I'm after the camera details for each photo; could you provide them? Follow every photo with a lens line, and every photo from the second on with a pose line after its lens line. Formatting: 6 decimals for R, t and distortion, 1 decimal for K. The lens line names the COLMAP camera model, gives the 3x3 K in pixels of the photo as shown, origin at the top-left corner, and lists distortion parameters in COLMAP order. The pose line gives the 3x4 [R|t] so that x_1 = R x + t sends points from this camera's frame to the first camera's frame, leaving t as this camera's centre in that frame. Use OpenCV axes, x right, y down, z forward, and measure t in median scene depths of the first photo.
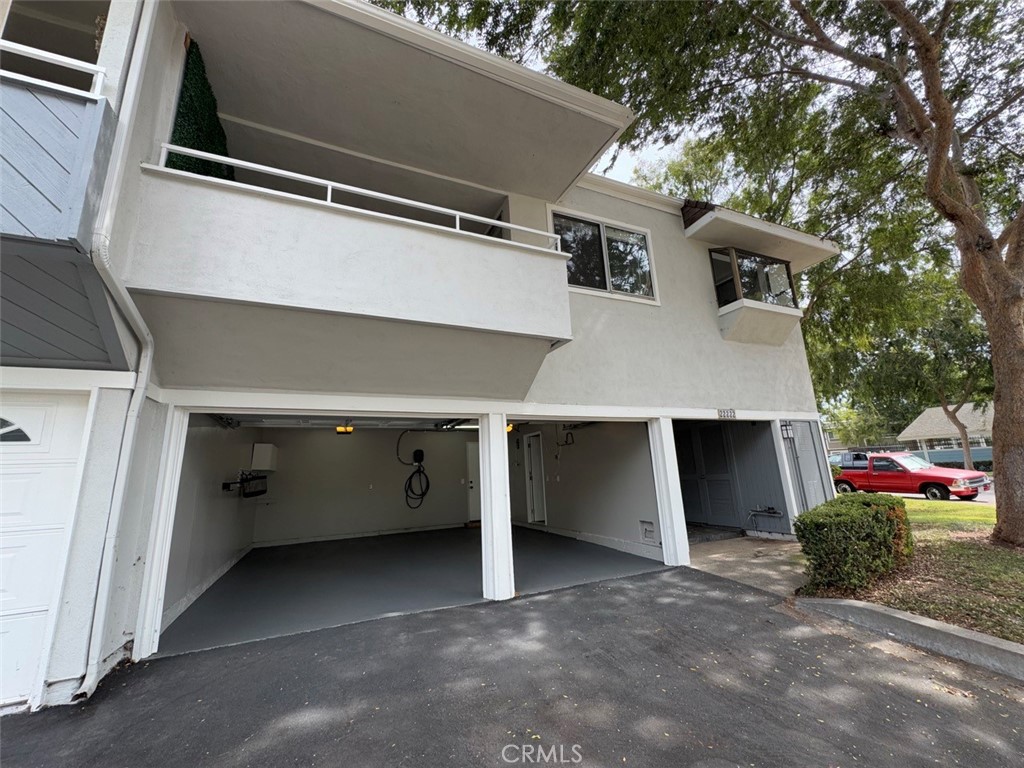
lens RADIAL K [[408.4, 0, 508.7], [0, 408.4, 382.1], [0, 0, 1]] dist [-0.001242, -0.000065]
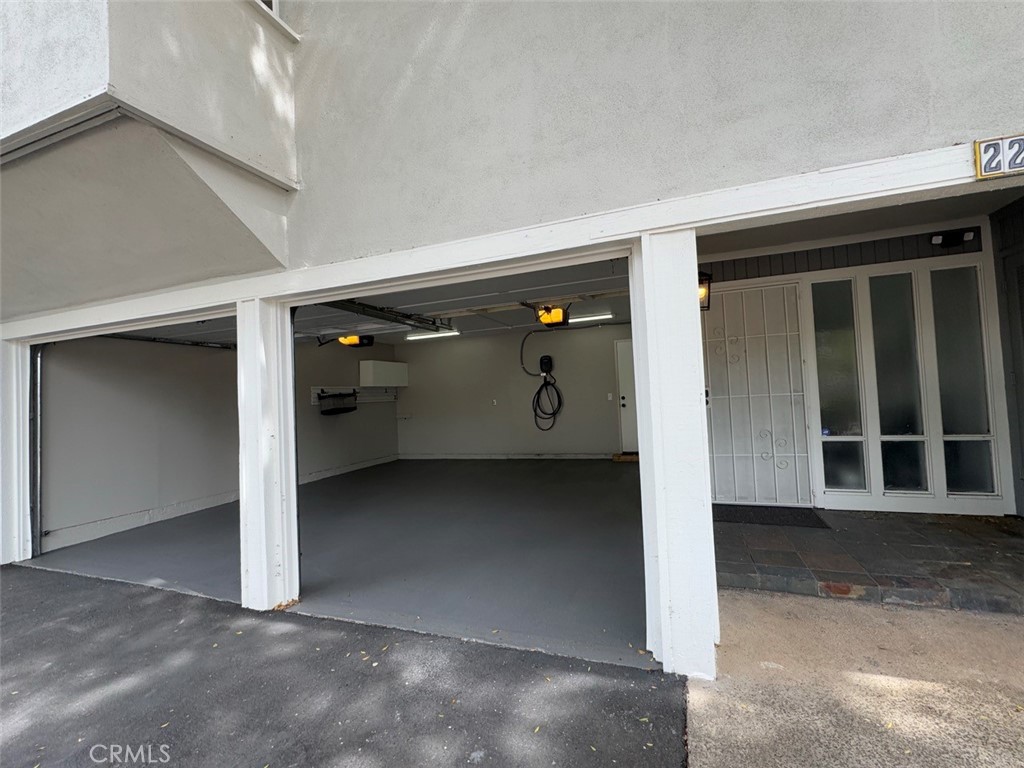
lens RADIAL K [[450.2, 0, 511.7], [0, 450.2, 381.8], [0, 0, 1]] dist [-0.000183, 0.000233]
pose [[0.712394, -0.014797, -0.701624, 0.684572], [0.173947, 0.972302, 0.156112, 0.158624], [0.679881, -0.233258, 0.695236, 0.819585]]
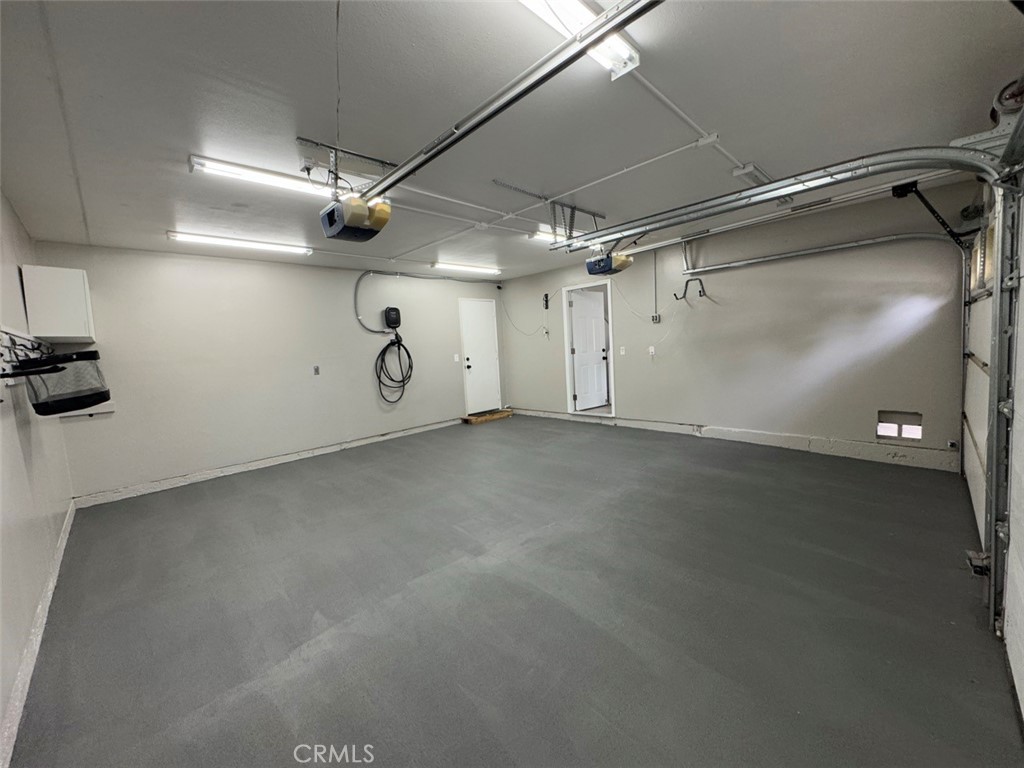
lens RADIAL K [[408.4, 0, 511.7], [0, 408.4, 377.1], [0, 0, 1]] dist [-0.001242, -0.000065]
pose [[0.938084, -0.037475, 0.344374, -0.579563], [-0.061161, 0.960595, 0.271139, 0.201074], [-0.340965, -0.275413, 0.898827, 0.840252]]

◆ ◆ ◆ ◆ ◆

What this task involves — Please return the records above exactly as written, dropping every picture.

Completed task —
I'm after the camera details for each photo; could you provide them? Follow every photo with a lens line, and every photo from the second on with a pose line after its lens line. Formatting: 6 decimals for R, t and distortion, 1 decimal for K. The lens line names the COLMAP camera model, gives the 3x3 K in pixels of the photo as shown, origin at the top-left corner, and lists distortion parameters in COLMAP order. The pose line gives the 3x4 [R|t] so that x_1 = R x + t sends points from this camera's frame to the first camera's frame, leaving t as this camera's centre in that frame. Use OpenCV axes, x right, y down, z forward, and measure t in median scene depths of the first photo.
lens RADIAL K [[408.4, 0, 508.7], [0, 408.4, 382.1], [0, 0, 1]] dist [-0.001242, -0.000065]
lens RADIAL K [[450.2, 0, 511.7], [0, 450.2, 381.8], [0, 0, 1]] dist [-0.000183, 0.000233]
pose [[0.712394, -0.014797, -0.701624, 0.684572], [0.173947, 0.972302, 0.156112, 0.158624], [0.679881, -0.233258, 0.695236, 0.819585]]
lens RADIAL K [[408.4, 0, 511.7], [0, 408.4, 377.1], [0, 0, 1]] dist [-0.001242, -0.000065]
pose [[0.938084, -0.037475, 0.344374, -0.579563], [-0.061161, 0.960595, 0.271139, 0.201074], [-0.340965, -0.275413, 0.898827, 0.840252]]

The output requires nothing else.